But despite approval over Spain, the Prime Minister continues to face opposition to how his Conservative administration has handled the coronavirus pandemic - with Labour leader Sir Keir Starmer said to be making gains.
Data from polling company Opinium Research has suggested that close to two-thirds of people agreed with suspension of the travel corridor with Spain, which was announced less than five hours before it came into force on July 28.
The new rules - objected to by only 13% of the population according to Opinium’s results - means that anyone arriving into the UK from Spain will now have to self-isolate for 14 days.
The change in the rules was in response to the popular holiday destination’s rising coronavirus infection rate.
It comes as 63% of people who had booked holidays confirmed they had seen their trip cancelled and another fifth said their plans had been postponed.
Three-quarters of those surveyed said they thought it likely a second wave of Covid-19 infections would hit the UK.
Marginally more – 32% to 30% – said that a second spike would be larger than the first.
The public have continued to express dissatisfaction with how ministers have dealt with coronavirus.
Almost half of those surveyed this week disapproved of the government’s handling of the crisis – while 30% approved, said Opinium.
The number of people who thought the lockdown had been eased too quickly rose by three points - up to 51%, in the past week.
A slight decline in Tory popularity means they lead Labour by only three points, the poll suggested, with Mr Johnson’s party on 41% and Labour up to 38%.
The results come after the PM announced on Friday he needed to "squeeze the brake pedal" on easing restrictions amid signs Covid-19’s prevalence in the community was rising for the first time since May.
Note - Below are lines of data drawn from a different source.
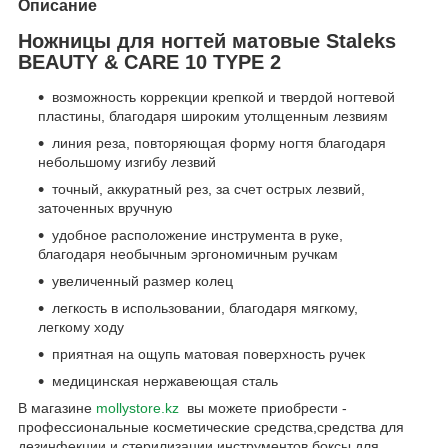
Описание
Ножницы для ногтей матовые Staleks
BEAUTY & CARE 10 TYPE 2
возможность коррекции крепкой и твердой ногтевой
пластины, благодаря широким утолщенным лезвиям
линия реза, повторяющая форму ногтя благодаря
небольшому изгибу лезвий
точный, аккуратный рез, за счет острых лезвий,
заточенных вручную
удобное расположение инструмента в руке,
благодаря необычным эргономичным ручкам
увеличенный размер колец
легкость в использовании, благодаря мягкому,
легкому ходу
приятная на ощупь матовая поверхность ручек
медицинская нержавеющая сталь
В магазине
mollystore.kz
вы можете приобрести -
профессиональные косметические средства,средства для
дезинфекции и стерилизации инструментов,боксы для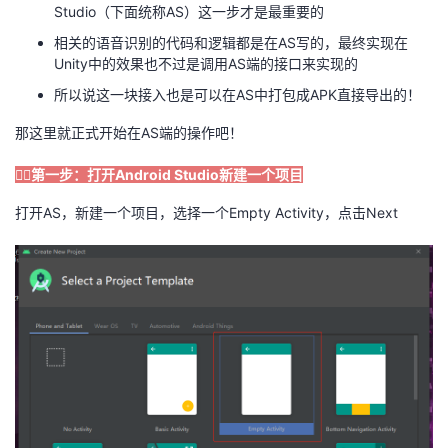
Studio（下面统称AS）这一步才是最重要的
我
注
的
开
相关的语音识别的代码和逻辑都是在AS写的，最终实现在
Unity中的效果也不过是调用AS端的接口来实现的
的
Programs
发
所以说这一块接入也是可以在AS中打包成APK直接导出的！
支
者
那这里就正式开始在AS端的操作吧！
持
学
🏳️‍🌈第一步：打开Android Studio新建一个项目
打开AS，新建一个项目，选择一个Empty Activity，点击Next
我
堂
的
我
我
技
的
的
我
术
云
课
的
我
支
声
程
认
的
我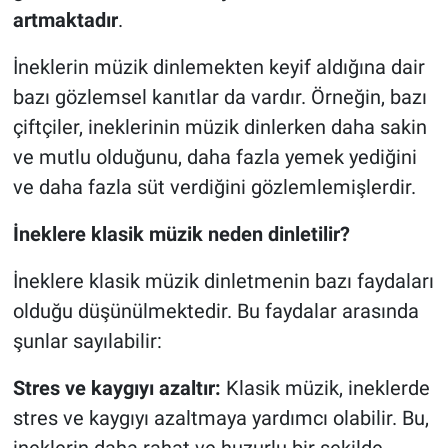
artmaktadır
.
İneklerin müzik dinlemekten keyif aldığına dair
bazı gözlemsel kanıtlar da vardır. Örneğin, bazı
çiftçiler, ineklerinin müzik dinlerken daha sakin
ve mutlu olduğunu, daha fazla yemek yediğini
ve daha fazla süt verdiğini gözlemlemişlerdir.
İneklere klasik müzik neden dinletilir?
İneklere klasik müzik dinletmenin bazı faydaları
olduğu düşünülmektedir. Bu faydalar arasında
şunlar sayılabilir:
Stres ve kaygıyı azaltır:
Klasik müzik, ineklerde
stres ve kaygıyı azaltmaya yardımcı olabilir. Bu,
ineklerin daha rahat ve huzurlu bir şekilde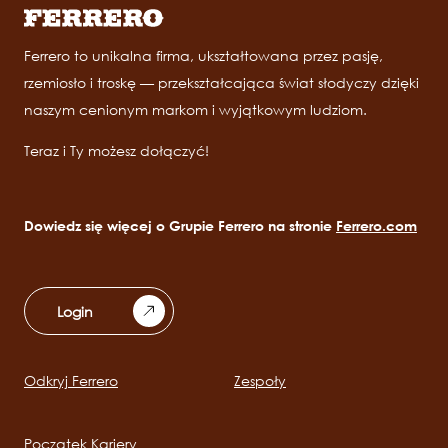
Ferrero to unikalna firma, ukształtowana przez pasję,
rzemiosło i troskę — przekształcająca świat słodyczy dzięki
naszym cenionym markom i wyjątkowym ludziom.
Teraz i Ty możesz dołączyć!
Dowiedz się więcej o Grupie Ferrero na stronie
Ferrero.com
Login
Odkryj Ferrero
Zespoły
Main
navigation
Początek Kariery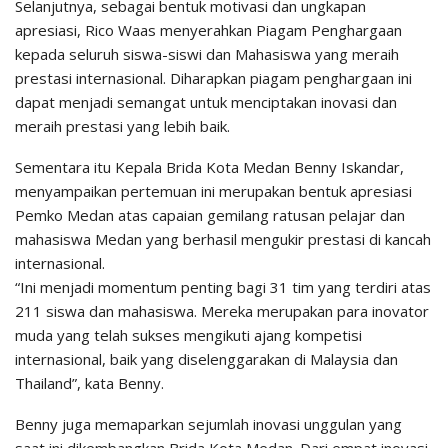
Selanjutnya, sebagai bentuk motivasi dan ungkapan
apresiasi, Rico Waas menyerahkan Piagam Penghargaan
kepada seluruh siswa-siswi dan Mahasiswa yang meraih
prestasi internasional. Diharapkan piagam penghargaan ini
dapat menjadi semangat untuk menciptakan inovasi dan
meraih prestasi yang lebih baik.
Sementara itu Kepala Brida Kota Medan Benny Iskandar,
menyampaikan pertemuan ini merupakan bentuk apresiasi
Pemko Medan atas capaian gemilang ratusan pelajar dan
mahasiswa Medan yang berhasil mengukir prestasi di kancah
internasional.
“Ini menjadi momentum penting bagi 31 tim yang terdiri atas
211 siswa dan mahasiswa. Mereka merupakan para inovator
muda yang telah sukses mengikuti ajang kompetisi
internasional, baik yang diselenggarakan di Malaysia dan
Thailand”, kata Benny.
Benny juga memaparkan sejumlah inovasi unggulan yang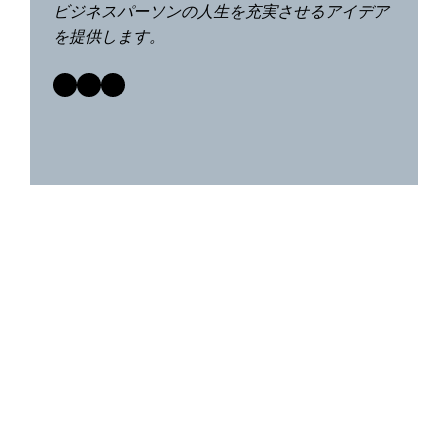
ビジネスパーソンの人生を充実させるアイデア
を提供します。
Facebook
Twitter
LinkedIn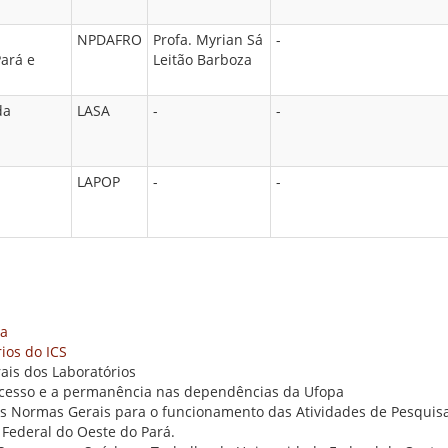
NPDAFRO
Profa. Myrian Sá
-
Pará e
Leitão Barboza
da
LASA
-
-
LAPOP
-
-
aa
ios do ICS
ais dos Laboratórios
cesso e a permanência nas dependências da Ufopa
e as Normas Gerais para o funcionamento das Atividades de Pesquisa
Federal do Oeste do Pará.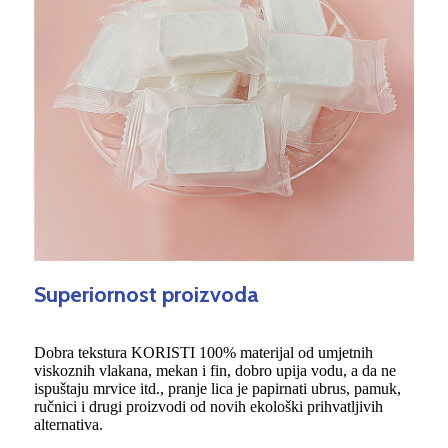
Superiornost proizvoda
Dobra tekstura KORISTI 100% materijal od umjetnih
viskoznih vlakana, mekan i fin, dobro upija vodu, a da ne
ispuštaju mrvice itd., pranje lica je papirnati ubrus, pamuk,
ručnici i drugi proizvodi od novih ekološki prihvatljivih
alternativa.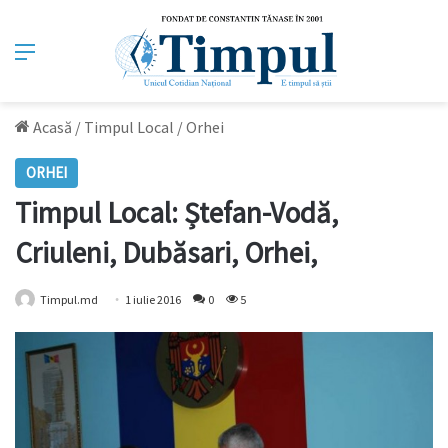
Meniu
Acasă
/
Timpul Local
/
Orhei
ORHEI
Timpul Local: Ștefan-Vodă,
Criuleni, Dubăsari, Orhei,
Timpul.md
1 iulie 2016
0
5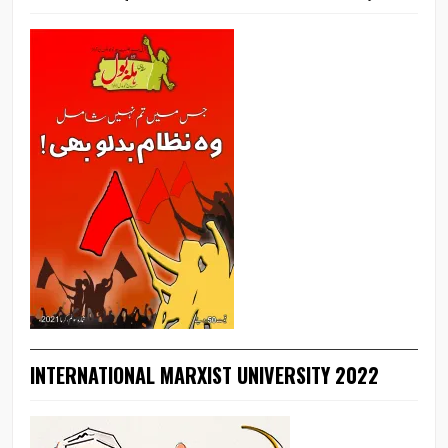
INTERNATIONAL MARXIST UNIVERSITY 2022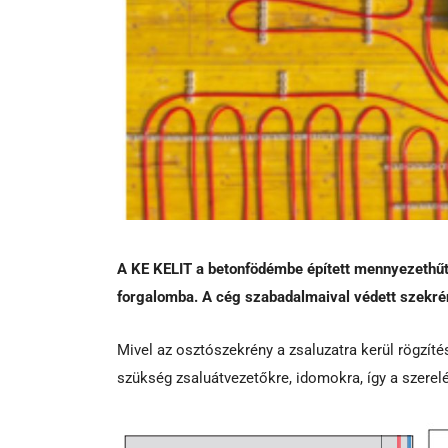
A KE KELIT a betonfödémbe épített mennyezethűté
forgalomba. A cég szabadalmaival védett szekrén
Mivel az osztószekrény a zsaluzatra kerül rögzít
szükség zsaluátvezetőkre, idomokra, így a szere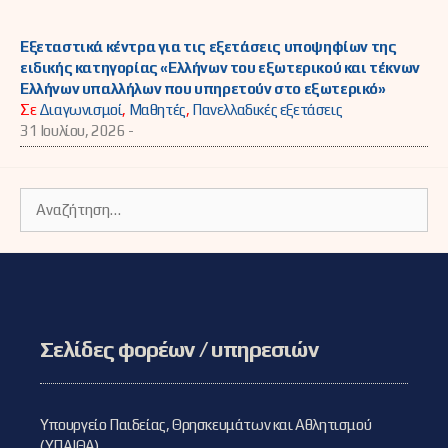
Εξεταστικά κέντρα για τις εξετάσεις υποψηφίων της
ειδικής κατηγορίας «Ελλήνων του εξωτερικού και τέκνων
Ελλήνων υπαλλήλων που υπηρετούν στο εξωτερικό»
Σε
Διαγωνισμοί
,
Μαθητές
,
Πανελλαδικές εξετάσεις
31 Ιουλίου, 2026 -
Αναζήτηση
για:
Σελίδες φορέων / υπηρεσιών
Υπουργείο Παιδείας, Θρησκευμάτων και Αθλητισμού
(ΥΠΑΙΘΑ)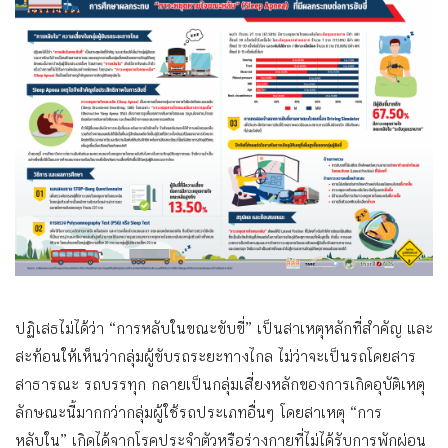
ปฏิเสธไม่ได้ว่า “การหลับในขณะขับขี่” เป็นสาเหตุหลักที่สำคัญ และ
สะท้อนให้เห็นว่ากลุ่มผู้ขับรถระยะทางไกล ไม่ว่าจะเป็นรถโดยสาร
สาธารณะ รถบรรทุก กลายเป็นกลุ่มเสี่ยงหลักของการเกิดอุบัติเหตุ
ลักษณะนี้มากกว่ากลุ่มผู้ใช้รถประเภทอื่นๆ โดยสาเหตุ “การ
หลับใน” เกิดได้จากโรคประจำตัวหรือร่างกายที่ไม่ได้รับการพักผ่อน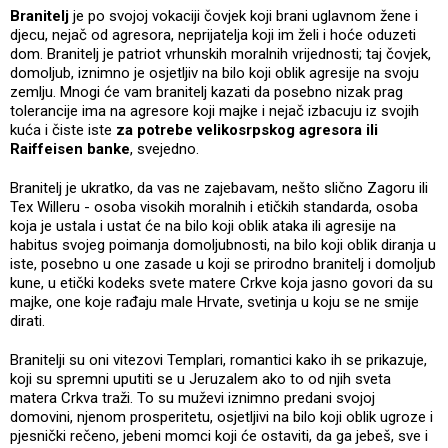
Branitelj
je po svojoj vokaciji čovjek koji brani uglavnom žene i
djecu, nejač od agresora, neprijatelja koji im želi i hoće oduzeti
dom. Branitelj je patriot vrhunskih moralnih vrijednosti; taj čovjek,
domoljub, iznimno je osjetljiv na bilo koji oblik agresije na svoju
zemlju. Mnogi će vam branitelj kazati da posebno nizak prag
tolerancije ima na agresore koji majke i nejač izbacuju iz svojih
kuća i čiste iste
za potrebe velikosrpskog agresora ili
Raiffeisen banke
, svejedno.
Branitelj je ukratko, da vas ne zajebavam, nešto slično Zagoru ili
Tex Willeru - osoba visokih moralnih i etičkih standarda, osoba
koja je ustala i ustat će na bilo koji oblik ataka ili agresije na
habitus svojeg poimanja domoljubnosti, na bilo koji oblik diranja u
iste, posebno u one zasade u koji se prirodno branitelj i domoljub
kune, u etički kodeks svete matere Crkve koja jasno govori da su
majke, one koje rađaju male Hrvate, svetinja u koju se ne smije
dirati.
Branitelji su oni vitezovi Templari, romantici kako ih se prikazuje,
koji su spremni uputiti se u Jeruzalem ako to od njih sveta
matera Crkva traži. To su muževi iznimno predani svojoj
domovini, njenom prosperitetu, osjetljivi na bilo koji oblik ugroze i
pjesnički rečeno, jebeni momci koji će ostaviti, da ga jebeš, sve i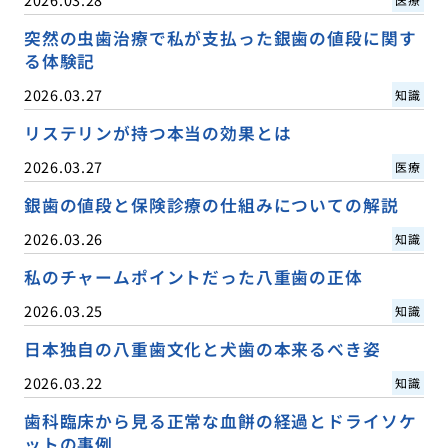
突然の虫歯治療で私が支払った銀歯の値段に関す
る体験記
2026.03.27
知識
リステリンが持つ本当の効果とは
2026.03.27
医療
銀歯の値段と保険診療の仕組みについての解説
2026.03.26
知識
私のチャームポイントだった八重歯の正体
2026.03.25
知識
日本独自の八重歯文化と犬歯の本来るべき姿
2026.03.22
知識
歯科臨床から見る正常な血餅の経過とドライソケ
ットの事例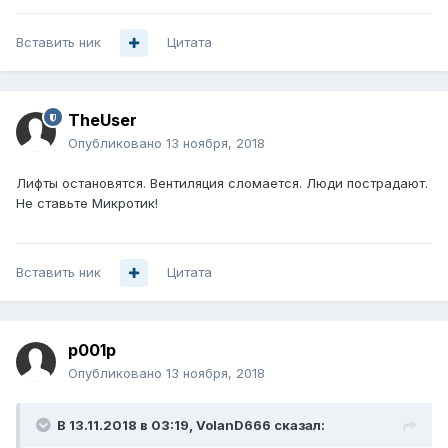
Вставить ник
Цитата
TheUser
Опубликовано
13 ноября, 2018
Лифты остановятся. Вентиляция сломается. Люди пострадают.
Не ставьте Микротик!
Вставить ник
Цитата
p001p
Опубликовано
13 ноября, 2018
В 13.11.2018 в 03:19,
VolanD666
сказал: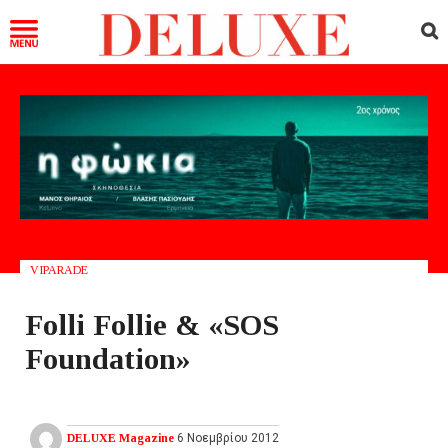
VIPARADE
Folli Follie & «SOS
Foundation»
DELUXE Magazine
6 Νοεμβρίου 2012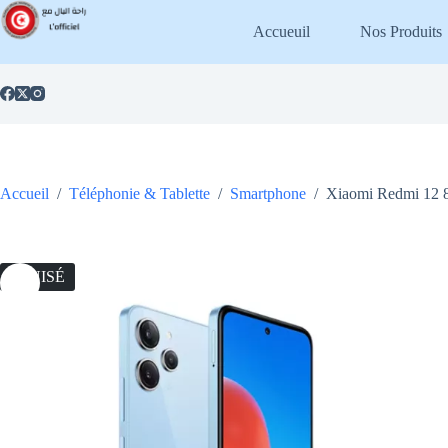
Passer
au
Accueuil
Nos Produits
contenu
Accueil
/
Téléphonie & Tablette
/
Smartphone
/
Xiaomi Redmi 1
ÉPUISÉ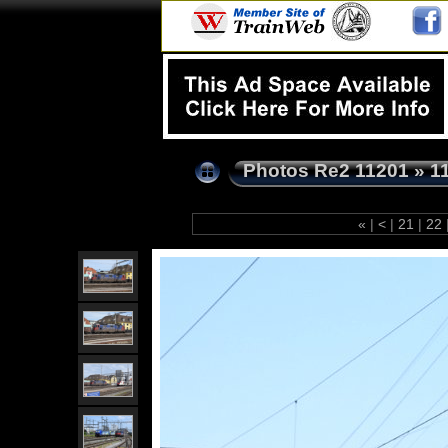
Photos Re2 11201
»
1
«
|
<
|
21
|
22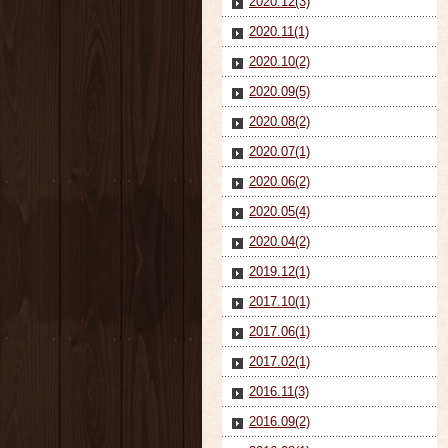
2020.12(3)
2020.11(1)
2020.10(2)
2020.09(5)
2020.08(2)
2020.07(1)
2020.06(2)
2020.05(4)
2020.04(2)
2019.12(1)
2017.10(1)
2017.06(1)
2017.02(1)
2016.11(3)
2016.09(2)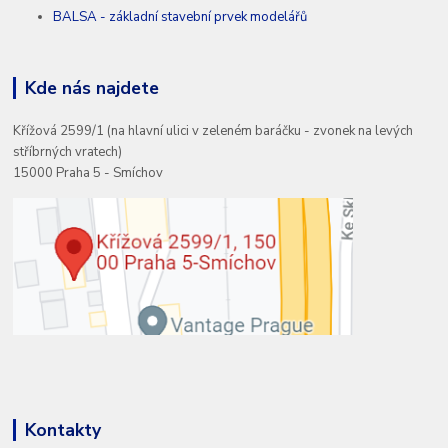
BALSA - základní stavební prvek modelářů
Kde nás najdete
Křížová 2599/1 (na hlavní ulici v zeleném baráčku - zvonek na levých
stříbrných vratech)
15000 Praha 5 - Smíchov
Kontakty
In what will be seen as a boost for the economy - the public look to becoming more confident about eating out and visiting pubs.
The number of those who have gone to restaurants - or who plan to soon - increased to 33%, up from 27% a fortnight ago.
The news coincides with the Chancellor Rishi Sunak’s Eat Out to Help Out scheme, which will see the government pay half the bill, up to a maximum cost of £10, for meals eaten between Monday and Wednesday in August at participating restaurants.
The Opinium survey was carried out online between July 30-31, with 2,002 UK adults taking part.